_Data segment_
= Beginning of Section =

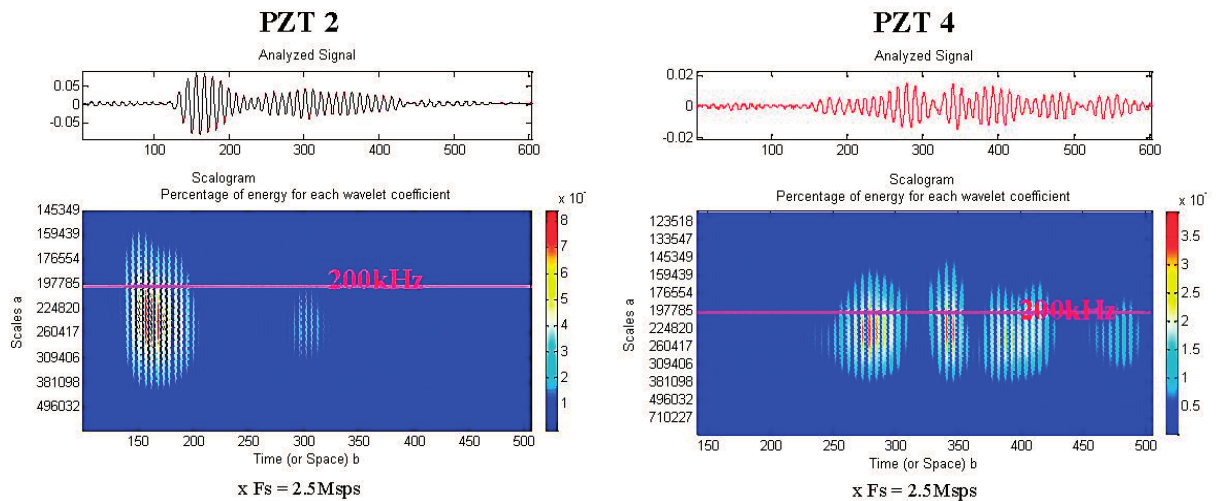
Figure 18. Time-frequency analysis: Notice the difference between the signature of PZT 4 and PZT 2. The delamination area seems to act as a passive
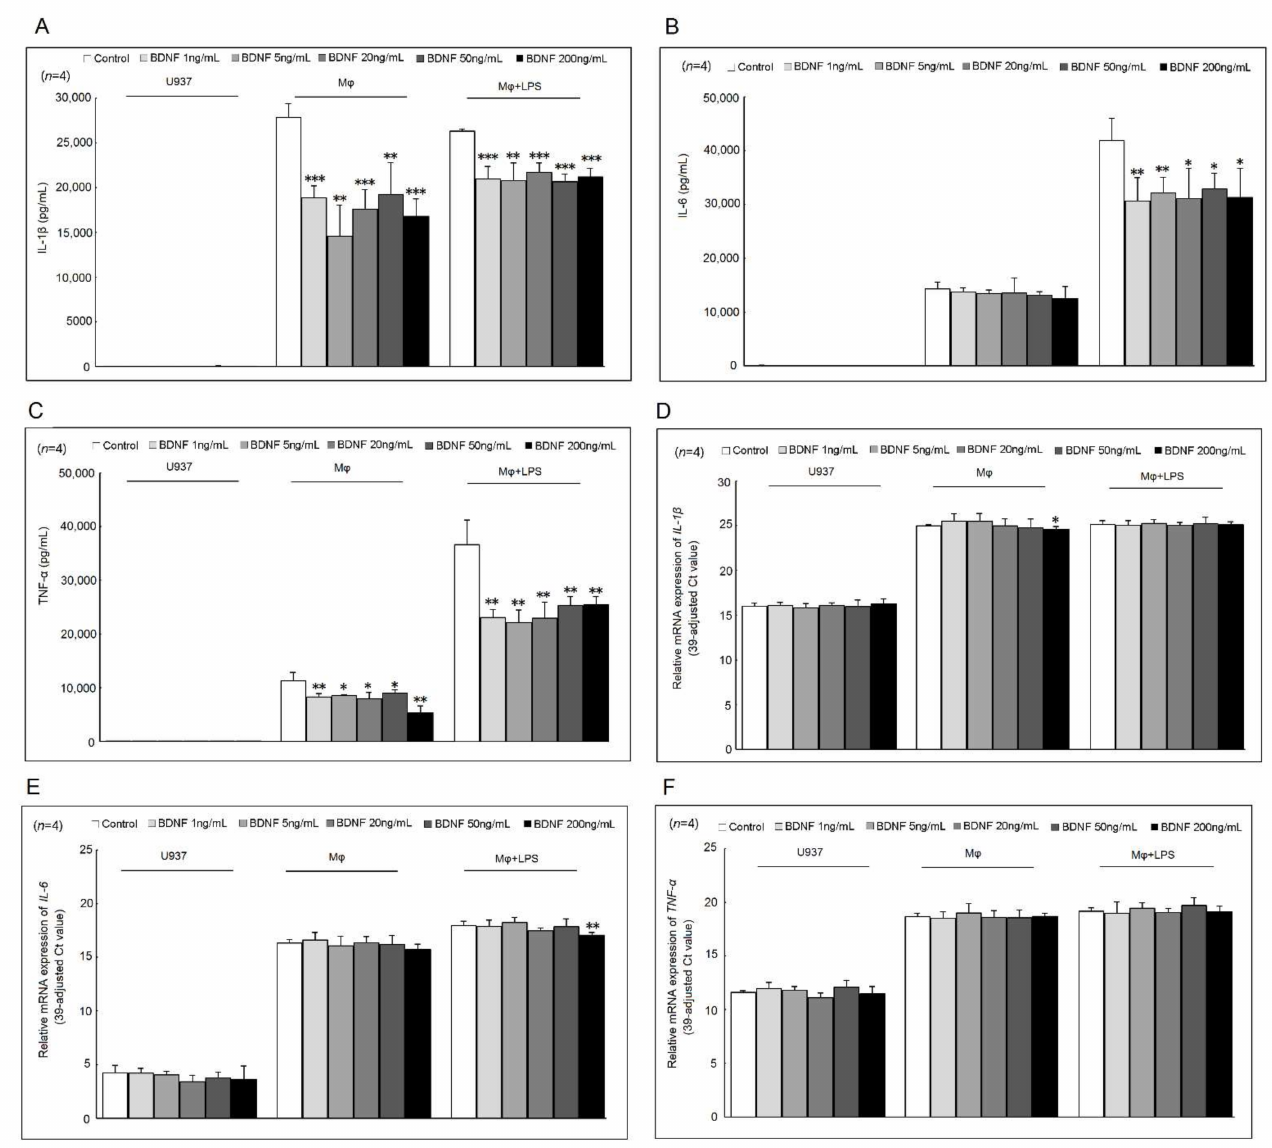
Figure 1. Effects of BDNF on IL-1 β , IL-6, and TNF- α secretion and mRNA expression. U937 cells, differentiated macrophages, and LPS-stimulated macrophages were cultured with different concentrations of BDNF (0, 1, 5, 20, 50, and 200 ng/mL) for 48 h (for cytokine secretion) or 4 h (for mRNA expression). The effects of different concentrations of BDNF for the secretion of ( A ) IL-1 β , ( B ) IL-6, and ( C ) TNF- α in U937 cells, differentiated macrophages, and LPS-stimulated macrophages. The effects of different concentrations of BDNF for the mRNA expression of ( D ) IL-1 β , ( E ) IL-6 , and ( F ) TNF- α in U937 cells, differentiated macrophages, and LPS-stimulated macrophages (* p < 0.05; ** p < 0.01; *** p <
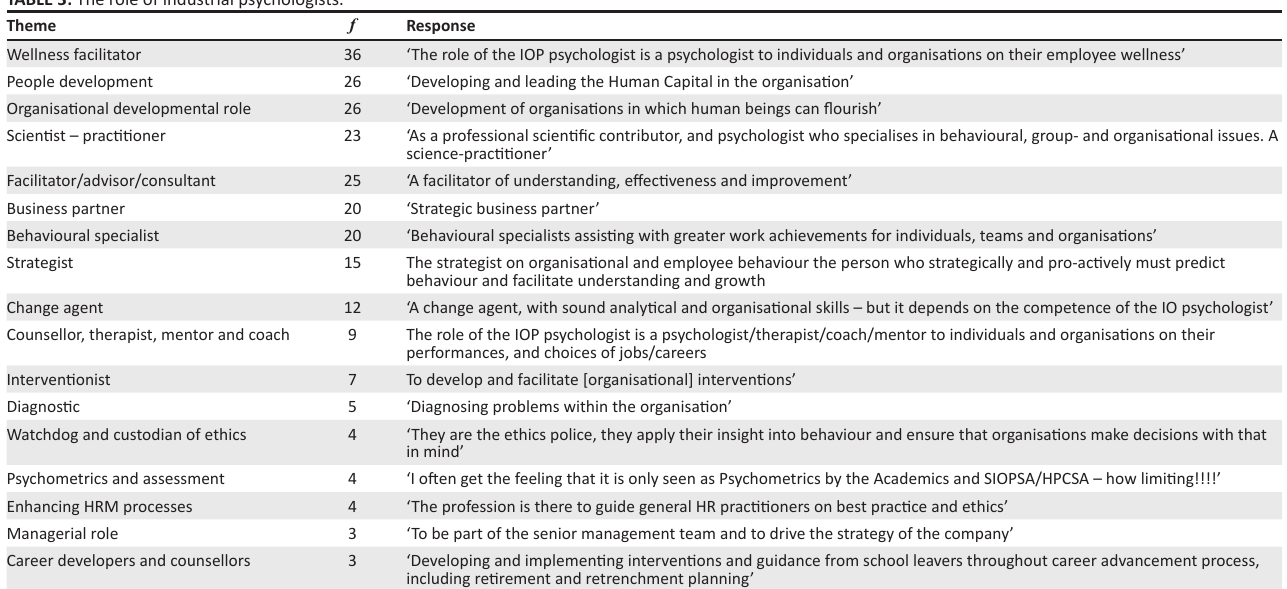
TABLE 3: The role of industrial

= End of Section =

What lines hold the string "Figure"? Pick them out of the data.

_Exercise answer_
Figure 18. Time-frequency analysis: Notice the difference between the signature of PZT 4 and PZT 2. The delamination area seems to act as a passive
Figure 1. Effects of BDNF on IL-1 β , IL-6, and TNF- α secretion and mRNA expression. U937 cells, differentiated macrophages, and LPS-stimulated macrophages were cultured with different concentrations of BDNF (0, 1, 5, 20, 50, and 200 ng/mL) for 48 h (for cytokine secretion) or 4 h (for mRNA expression). The effects of different concentrations of BDNF for the secretion of ( A ) IL-1 β , ( B ) IL-6, and ( C ) TNF- α in U937 cells, differentiated macrophages, and LPS-stimulated macrophages. The effects of different concentrations of BDNF for the mRNA expression of ( D ) IL-1 β , ( E ) IL-6 , and ( F ) TNF- α in U937 cells, differentiated macrophages, and LPS-stimulated macrophages (* p < 0.05; ** p < 0.01; *** p <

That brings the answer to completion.